Same-sex couples across Alabama began marrying this morning, after the Supreme Court refused to put on hold a ruling by a federal judge invalidating the state’s ban on same-sex marriage. The high court’s move makes Alabama the 37th state where gay unions are legal.
But Roy Moore, the state’s chief justice, won’t go down without a fight. A handful of probate judges in the state are abiding by a last-ditch letter Moore fired off Sunday night ordering them to follow state law and deny marriage licenses to same-sex couples. The Southern Poverty Law Center, which last month filed an ethics complaint against Moore for his defiance of the federal court order, noted at least one court is heeding Moore’s directive as if it carried the force of law:
Couple in Tuscaloosa County denied license, handed copy of Roy Moore's order instead. #ALMarriage— SPLC (@splcenter) February 9, 2015
But Alabama Attorney General Luther Strange, who led Governor Robert Bentley’s bid to the Supreme Court to put a temporary hold on gay weddings, said in a statement he regretted the justices’ decision not to intervene, and said he expected “more confusion” in the months leading up to a final pronouncement on the constitutionality of same-sex marriage. In contrast to Moore, Strange recognized that U.S. District Judge Callie Granade’s order striking down the Alabama ban effectively prevented him from enforcing it. And perhaps sensing the probate judges were setting a dangerous precedent in standing with Moore, Strange counseled them “to talk to their attorneys.”
It’s not immediately clear what fallout lies ahead for Moore, but Granade left the door open in one of her rulings to allow same-sex couples who are denied licenses by noncompliant probate judges to intervene in federal court. Christine Hernandez, the attorney representing Cari Searcy, one of the plaintiffs challenging the Alabama ban, filed a motion in federal court seeking to hold Don Davis, a judge in Mobile County Probate Court, in contempt for not opening the marriage licensing division of his courthouse. Moore, for his part, appeared to warn judges under his watch that not following his order could lead the state to impose sanctions on them.
Meanwhile, at the U.S. Supreme Court, Associate Justice Clarence Thomas—who oversees emergency requests from Alabama—strongly dissented from his colleagues’ refusal to stop same-sex weddings in the state. Joined by Justice Antonin Scalia, Thomas took issue with the court’s seeming inconsistency in choosing which same-sex marriage requests to put on hold, pointing out that the court had already done so twice in cases presenting similar circumstances. “Those decisions reflected the appropriate respect we owe to States as sovereigns and to the people of those States who approved those laws,” he wrote.

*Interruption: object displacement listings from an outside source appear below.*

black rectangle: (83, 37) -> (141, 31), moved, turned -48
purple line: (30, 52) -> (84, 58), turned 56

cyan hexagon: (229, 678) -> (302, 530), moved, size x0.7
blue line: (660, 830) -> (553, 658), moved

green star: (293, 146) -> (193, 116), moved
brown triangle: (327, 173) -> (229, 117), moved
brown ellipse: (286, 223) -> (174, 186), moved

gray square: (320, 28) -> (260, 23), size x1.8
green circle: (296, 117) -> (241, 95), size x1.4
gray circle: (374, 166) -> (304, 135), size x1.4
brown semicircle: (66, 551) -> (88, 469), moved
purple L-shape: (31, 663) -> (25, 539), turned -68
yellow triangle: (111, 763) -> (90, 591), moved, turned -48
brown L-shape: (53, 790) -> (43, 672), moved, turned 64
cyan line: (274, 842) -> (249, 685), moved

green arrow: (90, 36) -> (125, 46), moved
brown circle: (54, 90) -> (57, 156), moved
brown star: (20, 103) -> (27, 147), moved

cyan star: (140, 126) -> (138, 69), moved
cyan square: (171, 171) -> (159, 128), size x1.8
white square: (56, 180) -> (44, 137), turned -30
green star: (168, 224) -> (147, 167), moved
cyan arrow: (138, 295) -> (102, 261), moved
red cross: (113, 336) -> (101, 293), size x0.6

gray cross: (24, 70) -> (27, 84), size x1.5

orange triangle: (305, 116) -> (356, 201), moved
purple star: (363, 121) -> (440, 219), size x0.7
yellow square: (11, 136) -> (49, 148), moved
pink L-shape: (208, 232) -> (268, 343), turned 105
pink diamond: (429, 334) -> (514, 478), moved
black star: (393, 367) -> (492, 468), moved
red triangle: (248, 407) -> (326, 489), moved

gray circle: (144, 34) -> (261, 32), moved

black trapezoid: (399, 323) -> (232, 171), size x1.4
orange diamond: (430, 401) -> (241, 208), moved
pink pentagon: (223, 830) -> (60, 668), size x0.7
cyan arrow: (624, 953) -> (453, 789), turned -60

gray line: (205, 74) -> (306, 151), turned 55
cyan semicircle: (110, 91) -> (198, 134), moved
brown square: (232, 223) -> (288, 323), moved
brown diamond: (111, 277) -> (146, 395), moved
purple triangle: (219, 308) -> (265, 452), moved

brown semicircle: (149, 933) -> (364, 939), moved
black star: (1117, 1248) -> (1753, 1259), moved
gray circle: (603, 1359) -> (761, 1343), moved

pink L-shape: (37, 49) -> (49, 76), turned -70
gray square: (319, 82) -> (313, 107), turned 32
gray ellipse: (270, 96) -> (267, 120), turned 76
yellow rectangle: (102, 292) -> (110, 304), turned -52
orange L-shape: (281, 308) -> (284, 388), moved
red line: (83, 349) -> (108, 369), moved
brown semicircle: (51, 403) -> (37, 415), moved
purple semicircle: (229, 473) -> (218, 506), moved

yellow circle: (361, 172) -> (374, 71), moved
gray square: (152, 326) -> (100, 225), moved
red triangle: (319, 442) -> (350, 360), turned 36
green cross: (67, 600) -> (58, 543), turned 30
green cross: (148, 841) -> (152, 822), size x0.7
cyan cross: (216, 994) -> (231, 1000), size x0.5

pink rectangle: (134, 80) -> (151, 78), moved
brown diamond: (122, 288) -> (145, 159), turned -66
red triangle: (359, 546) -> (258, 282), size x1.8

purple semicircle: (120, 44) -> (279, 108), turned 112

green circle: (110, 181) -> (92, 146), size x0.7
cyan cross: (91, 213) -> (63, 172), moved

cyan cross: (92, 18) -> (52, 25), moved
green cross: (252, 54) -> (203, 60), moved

But Thomas went a step further. Noting the importance of preserving “the status quo” in a state otherwise unaffected by United States v. Windsor—which in 2013 voided the federal Defense of Marriage Act—the justice wrote that the court’s failure to intervene in Alabama portends how it may rule on the issue of same-sex marriage: “This acquiescence may well be seen as a signal of the Court’s intended resolution of that question.” Thomas closed his opinion by blasting the court’s “increasingly cavalier attitude toward the States,” and added he “would have shown the people of Alabama the respect they deserve” until the court rules definitively on whether the Constitution compels states to recognize same-sex marriages.
In a statement Monday, Governor Bentley sided with that dissenting opinion and declared that he won't take action against probate judges who refuse to issue marriage licenses. "We will follow the rule of law in Alabama, and allow the issue of same sex marriage to be worked out through the proper legal channels," he said.
Today’s flurry of activity is a harbinger of Obergefell v. Hodges, the case the Supreme Court will be deciding come June. For one, it’s indicative of the tension that still exists between a recognition of same-sex marriage under the Constitution’s promise of due process and equal protection of the laws, and the states’ sovereignty to order their own affairs with respect to marriage and family laws. Without a clear ruling on whether these two interests can be reconciled—or if one necessarily must give way to the other—the chaos Moore has wrought in Alabama is only the beginning. Because even if the Supreme Court rules same-sex couples have a right to marry, who’s to say the states don’t have a right to step up the culture wars in other ways? A jurisprudence of doubt is all you need for more problems down the road.